As to why they are so fast moving compared to some other related species, such as the “cabbage” whites, the Clouded Yellow does not accumulate toxins from the plants it eats. Where the Whites are often unpalatable to predators, such as birds, the Clouded Yellow is a tasty little morsel. However, while the more sedate Whites have poisons on their side to protect them, the Clouded Yellow has speed. It rarely sits still for more than a fleeting moment, as my good friend and fellow amateur wildlife photographer, Andy Hoy will attest. In between those rare rests it moves seemingly erratically and at speeds much greater than any White, or indeed any of the other butterflies you might see sharing the nectar of a wildflower meadow.

The Clouded Yellow will favour clovers growing on unimproved chalk downland, so that’s kind of terrain is a good place to look for them, especially in a “Clouded Yellow Year”. At the time of writing, Andy had spotted a solitary Clouded Yellow on a local reserve, without much forethought we shared a hike in a neighbouring patch and took a detour towards the end of the walk in the hope of catching sight of a few butterflies. We were expecting Common Blue, Brown Argus, European Peacock, Gatekeeper, Meadow Brown, and the aforementioned Whites, Large and Small, and were duly rewarded.

The hope of a Clouded Yellow or two was rewarded as we walked a 60×250 metre patch of wildflower meadow with plenty of clover, vetches, ragwort, sow thistle and other nectar-rich flowers on the edge of a wheat field. Glass half-full, I reckon we saw a couple of dozen Clouded Yellow, whereas Andy reckons it was perhaps a dozen. It could be that some of the same individuals were counted more than once. I asked the County Butterfly Recorder, Edward Pollard, for his opinion on this point, following his advice and being a little more half-empty than my I’d like to be, I’ll record perhaps 15 or so individuals but with a margin of error of about 5 or 6.

Gamlingay Wood Purples

TL:DR – Purple Hairstreak butterflies are present in Gamlingay Woods in the summer along with Purple Emperor and various other species.


I’ve visited a few of the old woods to the west of Cambridge in the last couple of years including Hayley Wood, Wareseley Wood (and Brown’s Piece), and Overhall Grove. One that I’d attempted to visit this time last year was Gamlingay Wood.
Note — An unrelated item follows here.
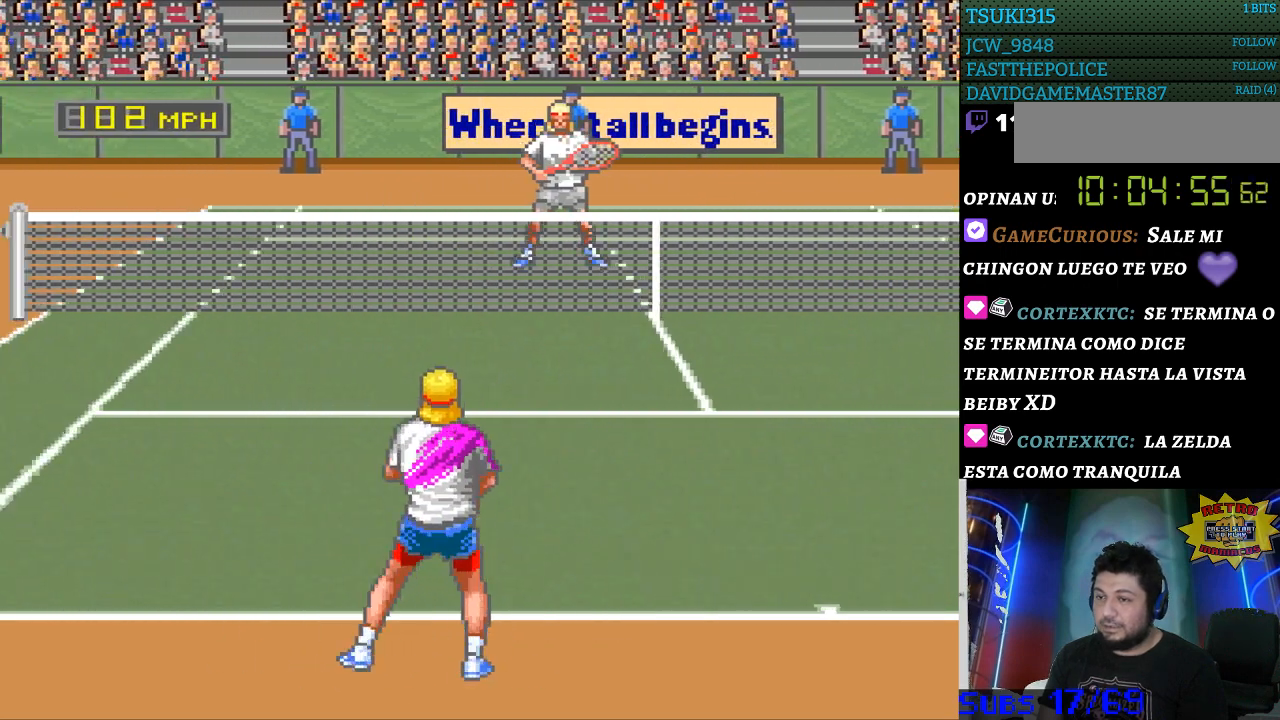
{"buttons": ["DPAD_RIGHT"], "events": [[100, "DPAD_RIGHT", "down"], [133, "B", "down"], [267, "B", "up"]]}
It’s not far from the village of Waresely, and for that matter, not far from Gamlingay.

Google Maps gets you to what it thinks is your destination at a farm gate on the B1040 road. Unfortunately, this isn’t the nature reserve managed by the Wildlife Trust. That’s further along the road up a gated track, there’s no parking now, and the nature reserve sign that was apparently opposite the track and the erstwhile parking is missing.

Purple Hairstreak in flight
Purple Hairstreak in flight, shame about the grass stem!

Anyway, I was visiting as this is another site with some old oaks and a sighting of Purple Emperor butterfly. So, I found a layby back up the road, parked there and walked back down to the sign that isn’t there and up the gated dirt track. There’s a Y in the footpaths when you go through the accessible style-gate and after a quick look to the tops of the oaks there, I took the right fork and then a sharp left to cut across the woodland. Within 100 metres or so I spotted a Purple Hairstreak fleetingly basking on the ground.

Purple Hairstreak in flight
Purple Hairstreak in flight

So I hunkered down with my camera and macro lens and watched for more. There were plenty. Perhaps a couple of dozen. Interspersed with Silver-washed Fritillary, Large White, Ringlet, Large Skipper, Speckled Wood, Gatekeeper, Comma, and Meadow Brown. I was just about to move on, when a Purple Emperor wafted towards me and flew overhead never to be seen again. I lugged camera and camera bag a little further into the wood, saw more Frits and lots of Peacock nectaring on Purple Loosestrife, there were insects on Chichory flowers, and an occasional moth, and at least a couple of Brown Argus in a scrubby clearing. All nice enough to see, but I was peeved that I didn’t get a snapshot of Gamlingay’s Purple Emperor. That will have to be for another day.